Rome Former Soviet leader Mikhail Gorbachev honored the singer once known as Cat Stevens with a peace prize on Wednesday, praising him for charity work and for standing by his convictions despite personal hardships.
Yusuf Islam was awarded the "Man for Peace" prize in Rome at the opening of a meeting of Nobel Peace Prize laureates. He last made headlines in September, when he turned up on Washington's no-fly list for having suspected ties to terrorists -- a claim he has strongly denied.
The "Peace Train" singer, who largely gave up music after converting to Islam in the late 1970s, mused about the strangeness of being barred from one country while being honored in another.
"Perhaps it's part of the irony that sometimes you have to go through a test in order to achieve a prize," he told reporters. "So maybe that's a symbol. Today I'm receiving a prize for peace, which is actually, I would say, a bit more descriptive of my ideas and my aims in life."

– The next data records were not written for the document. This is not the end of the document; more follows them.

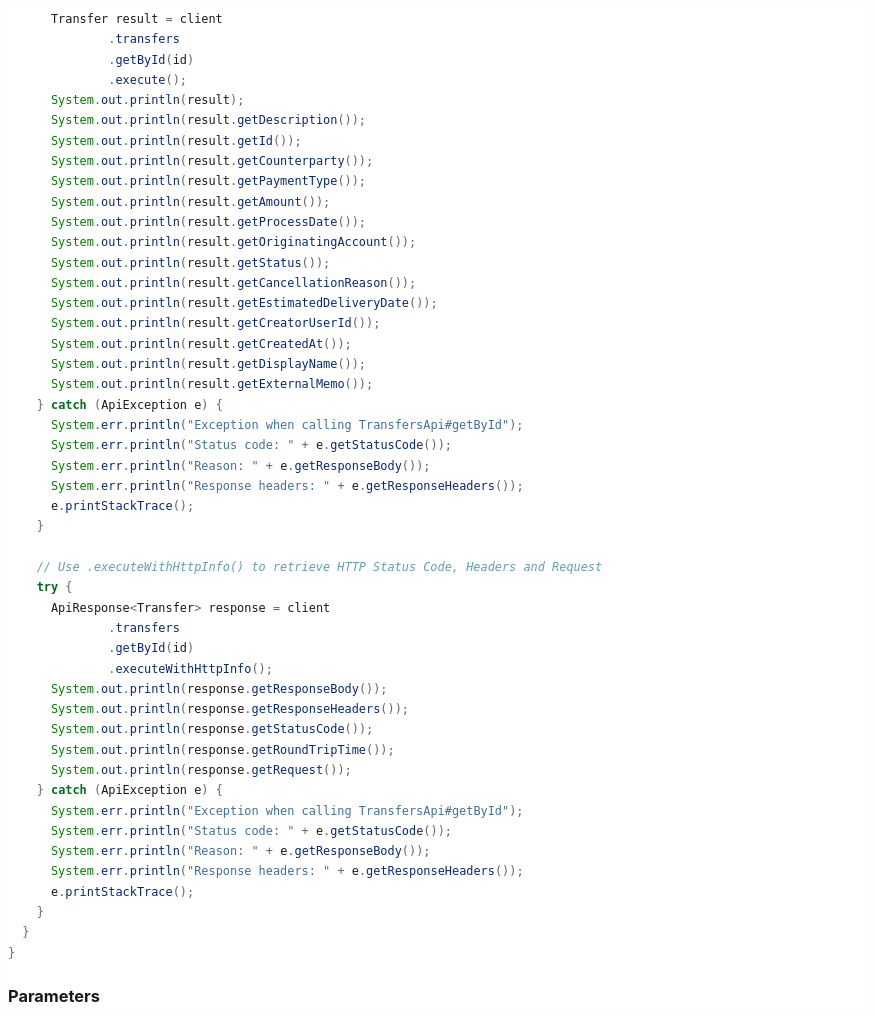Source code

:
 ```java
      Transfer result = client
              .transfers
              .getById(id)
              .execute();
      System.out.println(result);
      System.out.println(result.getDescription());
      System.out.println(result.getId());
      System.out.println(result.getCounterparty());
      System.out.println(result.getPaymentType());
      System.out.println(result.getAmount());
      System.out.println(result.getProcessDate());
      System.out.println(result.getOriginatingAccount());
      System.out.println(result.getStatus());
      System.out.println(result.getCancellationReason());
      System.out.println(result.getEstimatedDeliveryDate());
      System.out.println(result.getCreatorUserId());
      System.out.println(result.getCreatedAt());
      System.out.println(result.getDisplayName());
      System.out.println(result.getExternalMemo());
    } catch (ApiException e) {
      System.err.println("Exception when calling TransfersApi#getById");
      System.err.println("Status code: " + e.getStatusCode());
      System.err.println("Reason: " + e.getResponseBody());
      System.err.println("Response headers: " + e.getResponseHeaders());
      e.printStackTrace();
    }

    // Use .executeWithHttpInfo() to retrieve HTTP Status Code, Headers and Request
    try {
      ApiResponse<Transfer> response = client
              .transfers
              .getById(id)
              .executeWithHttpInfo();
      System.out.println(response.getResponseBody());
      System.out.println(response.getResponseHeaders());
      System.out.println(response.getStatusCode());
      System.out.println(response.getRoundTripTime());
      System.out.println(response.getRequest());
    } catch (ApiException e) {
      System.err.println("Exception when calling TransfersApi#getById");
      System.err.println("Status code: " + e.getStatusCode());
      System.err.println("Reason: " + e.getResponseBody());
      System.err.println("Response headers: " + e.getResponseHeaders());
      e.printStackTrace();
    }
  }
}

```

### Parameters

The British musician was expelled from the United States in September after authorities diverted his London-to-Washington flight to Maine to remove him, saying he was suspected of ties to terrorism.
Islam criticized what he called an "unjust and arbitrary system," and that he has denounced terrorism. He also pointed out that just a few months earlier, he had met with officials of the White House's Office of Faith-Based and Community Initiatives to talk about philanthropy.
Lawyers for the singer have asked American officials to remove his name from the "no fly" list and British Foreign Secretary Jack Straw has complained to American officials about their treatment of him.
Gorbachev's foundation and Rome Mayor Walter Veltroni's office, which presented the award, praised Islam for promoting peace and "for having condemned terrorism."
The former Soviet leader alluded to the musician's troubles.
"Cat Stevens' life has not been simple," Gorbachev said. "Every person who takes a critical stance to make the world a better place ... has a difficult life."
The two men kissed each other on the cheek as Gorbachev handed over the prize.
Islam is the founder of Small Kindness, a charity to raise money for children and families suffering from poverty and war in the Balkans and Middle East. It also donated money to victims of the Sept. 11, 2001, attacks and to the fight against AIDS in South Africa.
Islam has largely shunned music in recent years, although he did record a new version of his 1971 hit "Peace Train" last year for the album "Hope," which raised money for Iraqi children.
The meeting of Nobel laureates, which ends Friday, is organized every year in Rome by the Gorbachev Foundation. Besides Gorbachev, other Nobel winners present included Lech Walesa, the founder of Poland's Solidarity democracy movement; Rigoberta Menchu Tum, who fought government oppression in Guatemala; and former South Korean President Kim Dae-jung.
Islam said he was honored to be attending -- "not as a rock 'n' roller, but as someone who is sharing a platform with these noble examples."
Other recipients of the "Man for Peace" award included Italian actor-director Roberto Benigni.